My experience attempting to use commodity hardware across mixed disc types (HDD & SSD) to attempt creating a very fast and also very deep storage solution. I was able to get everything setup correctly, I just wish I had a faster network(10 GiB) for data replication and spanning. In Practice I have ran into issues where if many machines are attempting to write to the same volume things slow down really badly, this could be the very old hardware I setup this demo on, or an issue with GlusterFS but I do not have the resources to further test this setup. I’ll show what I setup and some of the issues that occurred on my journey in understanding GlusterFS. Understand that there are many, many (like 10) different ways to setup GlusterFS with different replication, striping, spanning, arbiters, etc settings, and I may have built it in a way that made sense for this project but not necessary what might be the way for everyone out there.
Originally I had the idea of creating 2 machines with HDD and 2 machines with SSD, but it turns out that it is wise to have arbiters for each sub grouping of disks so that one can avoid split brain issues should one of the nodes in the group go down. An Arbiter only stores meta data and file structure not the actual data so they can be sized much smaller.
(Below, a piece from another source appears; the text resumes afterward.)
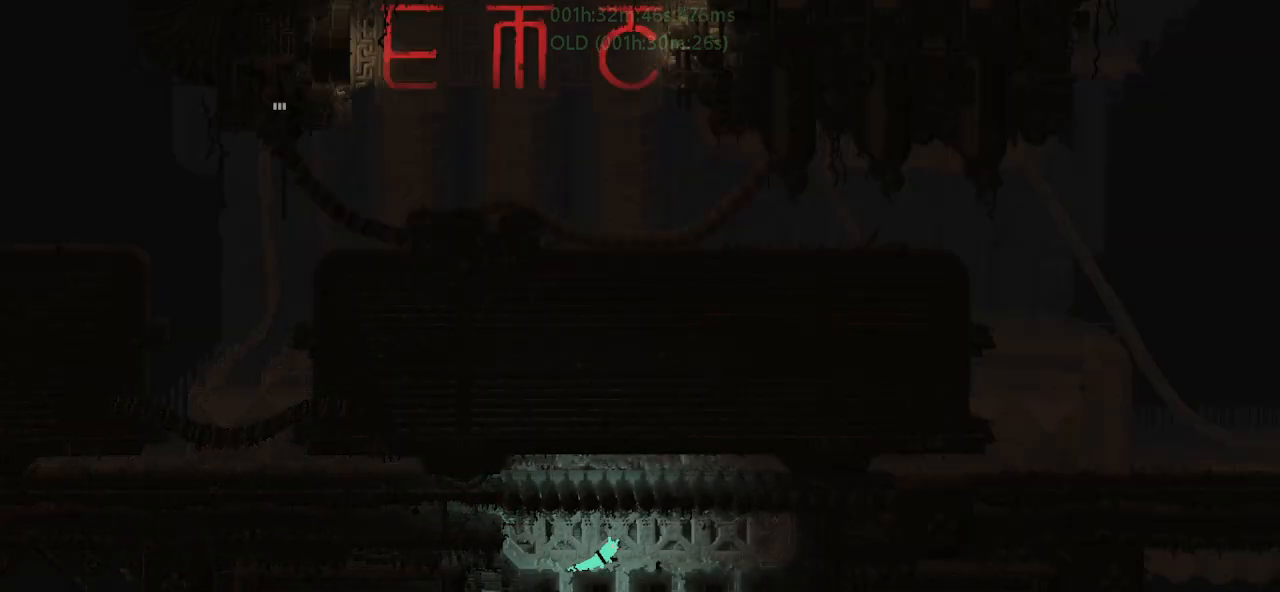
{"keys": ["down"], "events": [[317, "down", "down"], [483, "right", "up"]]}
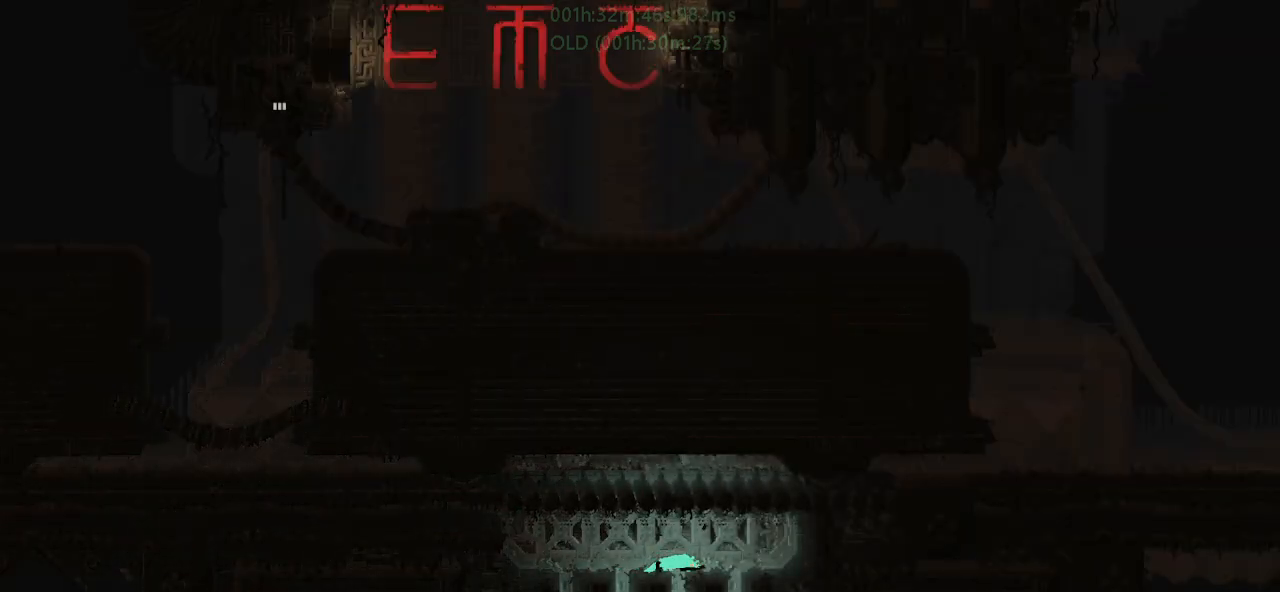
{"keys": ["down", "j"], "events": [[383, "j", "down"]]}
As in ANY CLUSTER there must be an odd number of nodes to correctly handle failures.
-glusterFS cluster physical layout gluster1.example.com - 960GB SSD gluster2.example.com - 4 TB HDD arbiter1.example.com - 50 GB HDD VM gluster3.example.com - 960GB SSD gluster4.example.com - 4 TB HDD arbiter2.example.com - 50 GB HDD VM
The above physical layout is how I thought the replication and striping would go, basically gluster1 and gluster2 would be an extended pool and would replicate data to gluster3 and gluster4(being there own separate pool, with the arbiters for each group make sure nothing went haywire. I ended up being a little mistaken with how the replication worked and you will see later when I set up the volume the cluster is structured a little bit differently than my initial understanding.
Here is the setup of 1 machine in the cluster, all machines had the same number of NICs, OS, etc, the only different was physical disk speed and size.
Hostname: gluster1.example.com eth0: 10.0.0.[eth0] - gluster1-mgmt.example.com eth1: 10.0.40.[eth1] - gluster1-data.example.com /boot 512MB SWAP 4GB / 20GB XFS Volume /data/brick# - the rest - XFS Volume, change brick number to match number of machine #the glusterfs volume must be a separate volume than /
I installed everything on CentOS 7, but I have also setup GlusterFS on CentOS 6 which I will show later on in the page.
#I would recommend checking with gluster.org for newer versions wget -P /etc/yum.repos.d/ http://download.gluster.org/pub/gluster/glusterfs/3.7/3.7.5/CentOS/glusterfs-epel.repo yum install glusterfs-server systemctl start glusterd systemctl enable glusterd #repeat on each machine in cluster
The mgmt network is setup for clients to mount and access the data.
eth0: 10.0.0.[eth0] - gluster1-mgmt.example.com
The data network is for replication and spanning of data.
eth1: 10.0.60.[eth1] - gluster1-data.example.com
It is highly recommend that these functions be separated to distinct networks as GlusterFS has no way of prioritizing a mix of traffic, so if you put all of this on one network one may have issues with replication not keeping up and things will be missing, etc.
The Correct volume create command:
I made fake CNAMEs for each host in /etc/hosts so as to not rely on DNS for host discovery. This configuration MUST be the same on each host.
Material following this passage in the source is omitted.